For the Salmon Meatballs:

  • 1 lb (450g) fresh salmon fillet (skin removed, finely chopped or pulsed in a food processor)

  • 1 cup breadcrumbs (panko preferred)

  • 1 large egg

  • 2 tbsp fresh parsley, chopped

  • 2 green onions, finely chopped

  • 2 cloves garlic, minced

  • 1 tbsp lemon juice

  • 1 tsp Dijon mustard

  • ½ tsp paprika

  • ½ tsp salt (or to taste)

  • ¼ tsp black pepper

  • 2 tbsp olive oil (for brushing)

For the Creamy Avocado Sauce:

  • 1 ripe avocado

  • ½ cup Greek yogurt (or sour cream)

  • 2 tbsp lime juice (or lemon juice)

  • 1 small garlic clove

  • 2 tbsp fresh cilantro (or parsley)

  • 1–2 tbsp olive oil

  • Salt & black pepper, to taste


Instructions

1. Prepare the Meatballs:

  1. Preheat oven to 400°F (200°C). Line a baking sheet with parchment paper.

  2. In a large bowl, combine chopped salmon, breadcrumbs, egg, parsley, green onion, garlic, lemon juice, Dijon mustard, paprika, salt, and pepper.

  3. Mix gently until combined (do not overmix).

  4. Scoop about 1 ½ tablespoons of mixture and roll into balls. Place them evenly on the baking sheet.

  5. Brush or spray lightly with olive oil.

  6. Bake for 15–18 minutes, until cooked through and slightly golden.

2. Make the Avocado Sauce:

  1. In a blender/food processor, add avocado, Greek yogurt, lime juice, garlic, cilantro, olive oil, salt, and pepper.

  2. Blend until smooth and creamy.
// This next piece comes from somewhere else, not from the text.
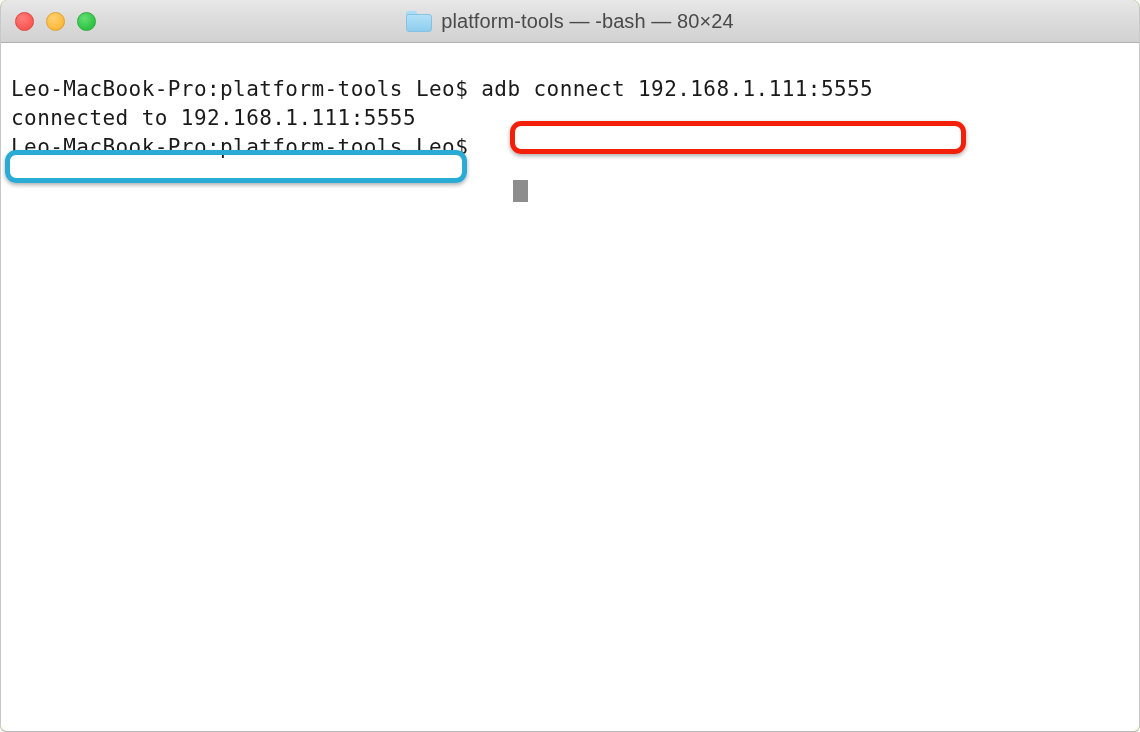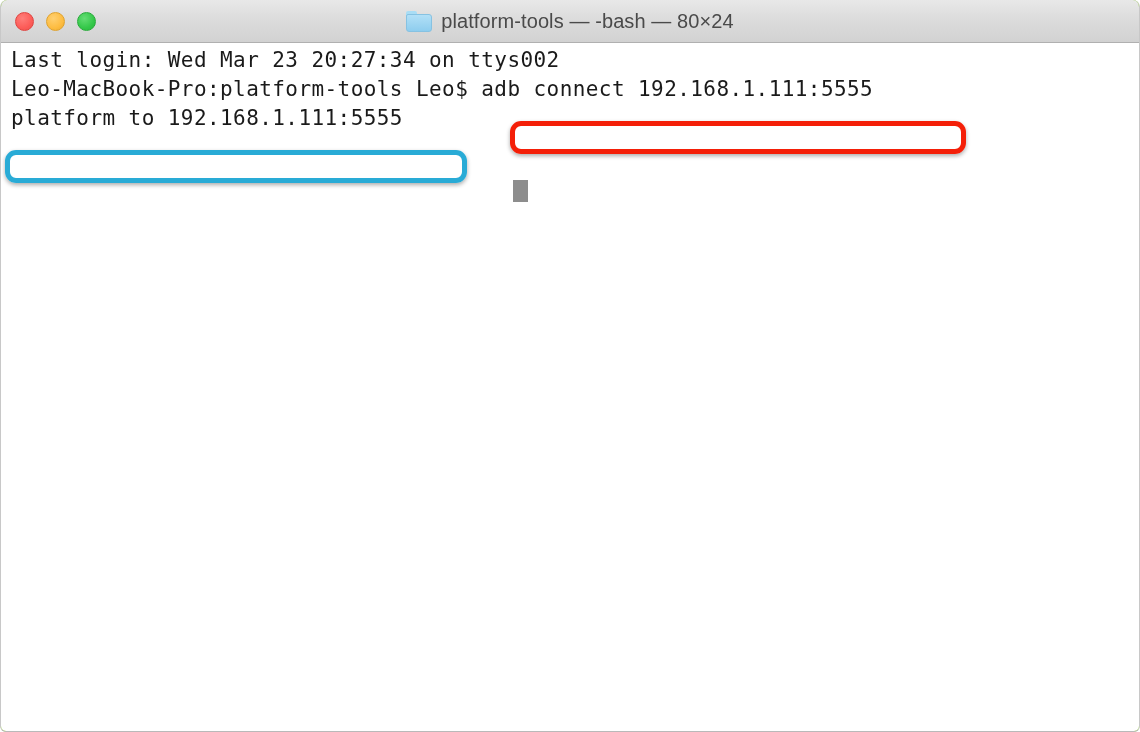"Last login: Wed Mar 23" div.term-line { html: <div>Last login: Wed Mar 23 20:27:34 on ttys002</div> -> none }
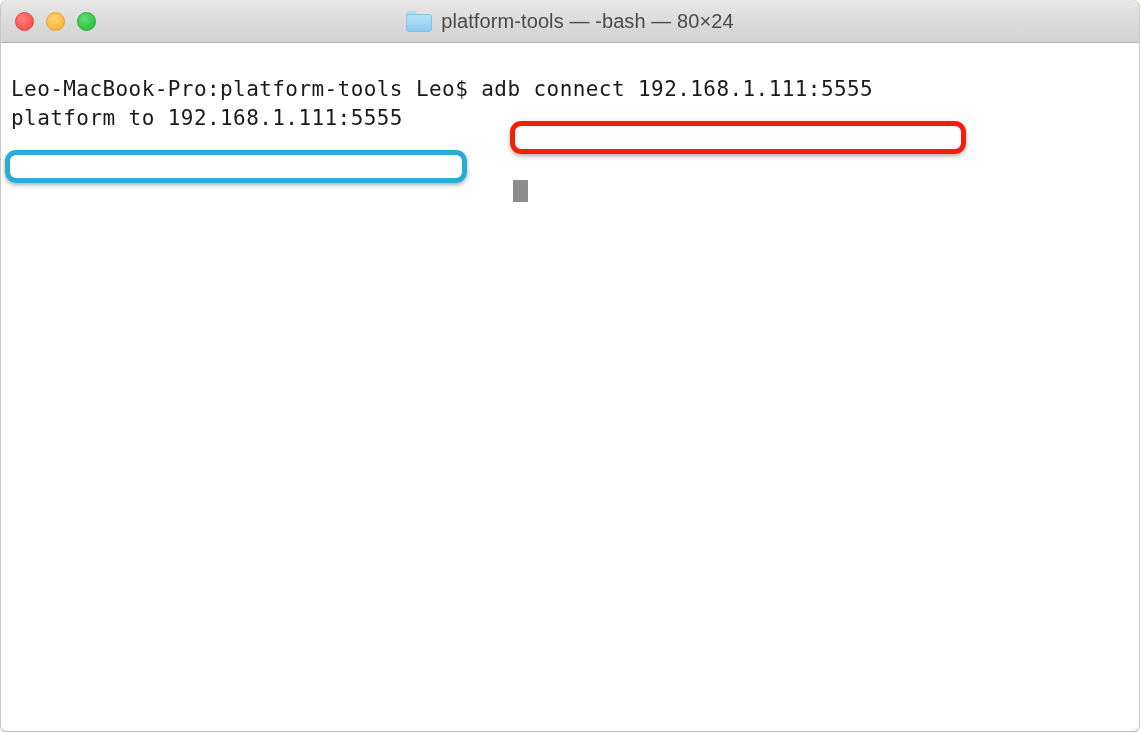"platform to 192.168.1.111:5555" div.term-line { text: platform -> connected }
Adjust seasoning and consistency (add a splash of water if too thick).

3. Serve:

  • Serve baked salmon meatballs warm with the creamy avocado sauce on the side or drizzled over.

  • Garnish with extra herbs or lime wedges.


🌟 Tips & Variations

  • For extra crunch, coat meatballs lightly in panko before baking.

  • Can substitute canned salmon (well-drained) if fresh isn’t available.

  • Sauce also works great as a dip for veggies or spread for wraps.